Valkrye - I am so pleased you can post now and that you enjoy my blog. I am - shall we say - a bit random (my daughter's boyfriend thinks I'm just plain nuts!) in my thought patterns, so though I plan some of my entries, others are more just what I am thinking about at that moment. I always hoped Jeannine McMullen would write another book too. As far as I know, she is still under the Ash Tree, not too far away from me (probably 20 miles as the crow flies).
Silversewer - how wonderful to have actually met Derek Tangye. They seemed to live such an idyllic life, and I can remember them not understanding why their beautiful flowers had to be less and less opening in flower when they picked and sent them for the London market, until they were tight, tight little buds . . . I am lucky with my husband in that we have the same wants in life - though he was more the old farmhouse side of it rather than the "lots of animals"! Oh and Snap, I read all the Lillian Beckwith books too!
Sian - I never thought of the Wests as nuts, but then I read the books in my early 20s so probably had a different take on things.

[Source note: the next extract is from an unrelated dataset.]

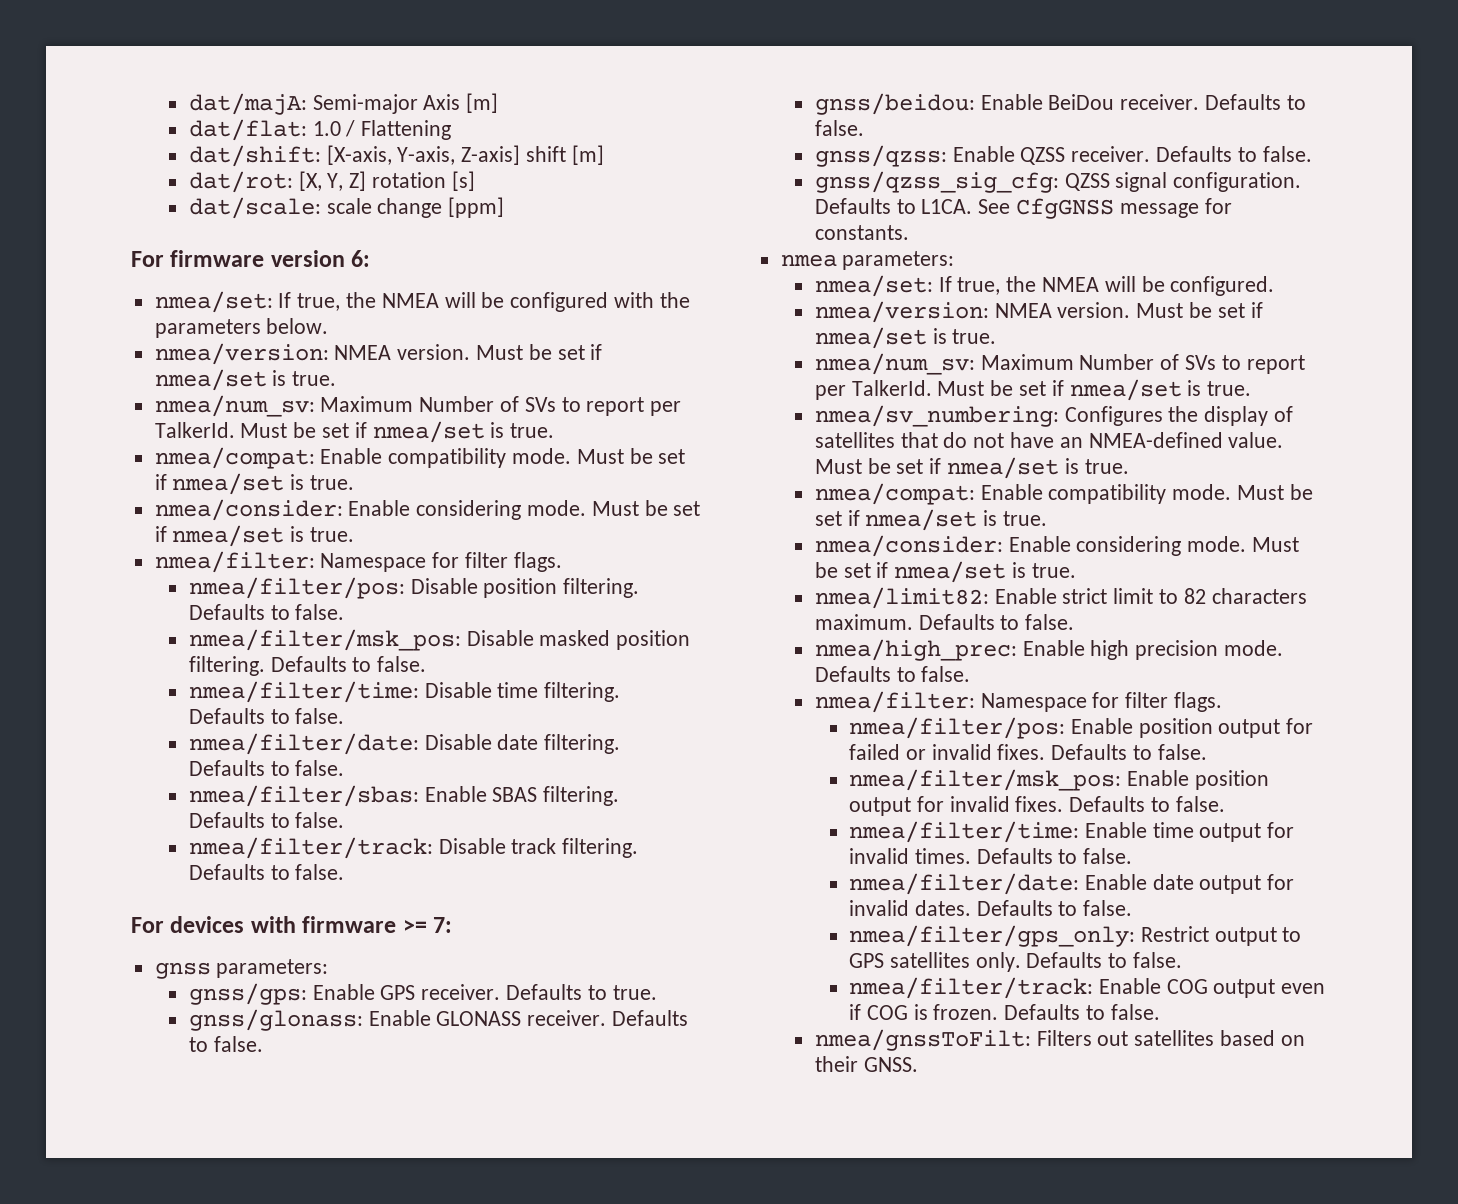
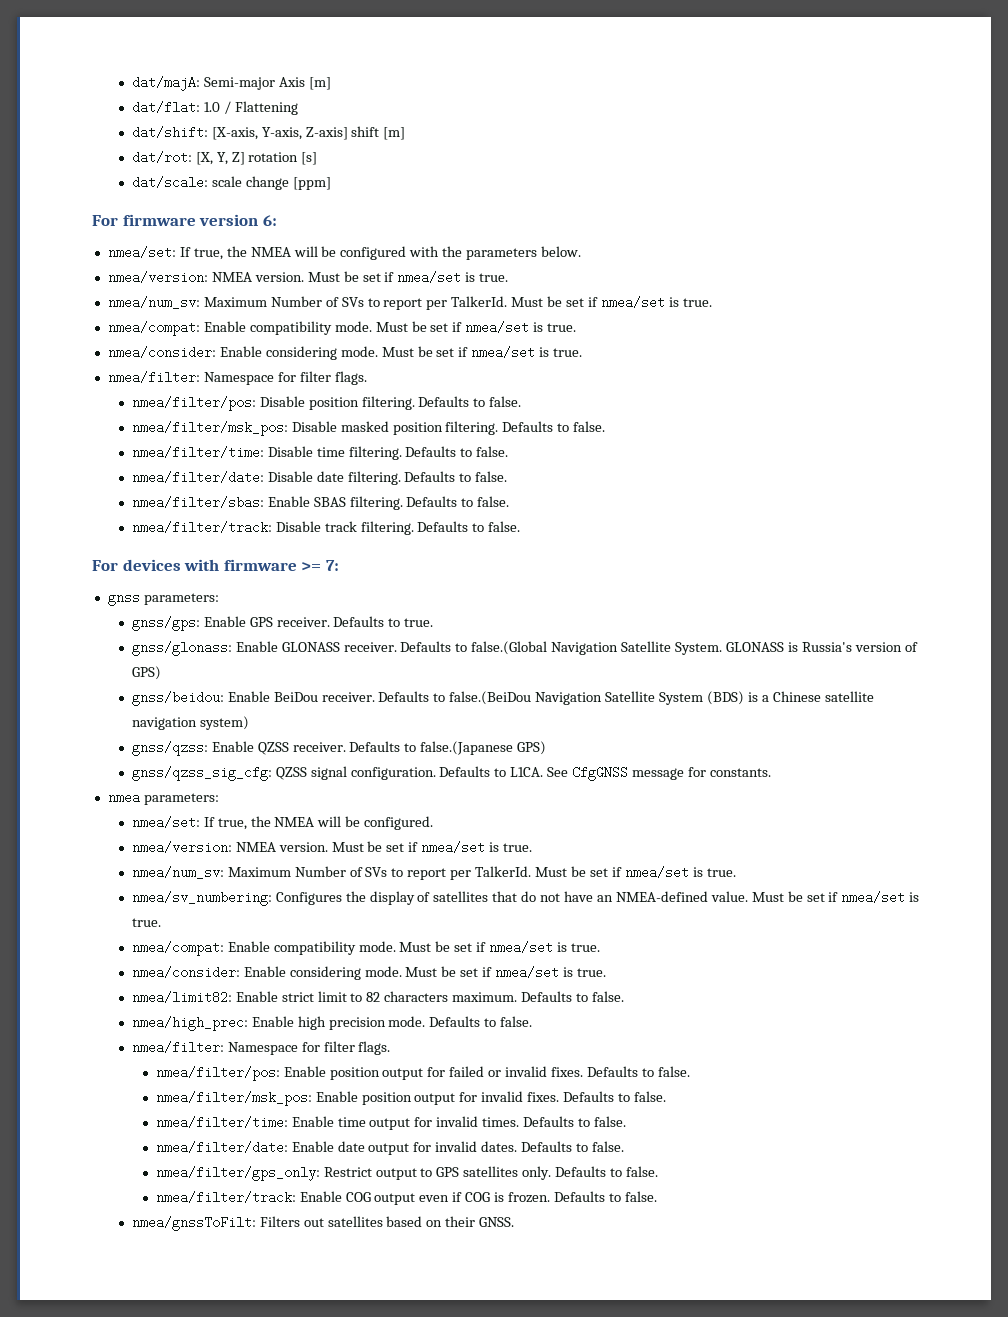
[213,1036,263,1052] false. -> [471,641,918,655] [131,666,161,680] false.(Global Navigation Satellite System. GLONASS is Russia's version of GPS)
[814,120,864,136] false. -> [449,691,874,705] [131,716,249,730] false.(BeiDou Navigation Satellite System (BDS) is a Chinese satellite navigation system)
[1262,146,1312,162] false. -> [420,741,547,755] false.(Japanese GPS)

I googled them recently and a computer geek is living in their cottage now.
Nancy - are you familiar with the blog Eyes of Wonder? The link is on my side bar, and it is the most marvellous blog (with fabulous photos) and they live the sort of lifestyle I would want to in America. Not Amish, but definitely living in a home-loving wonderful way, with lots of children and demure clothing and strong religious convictions.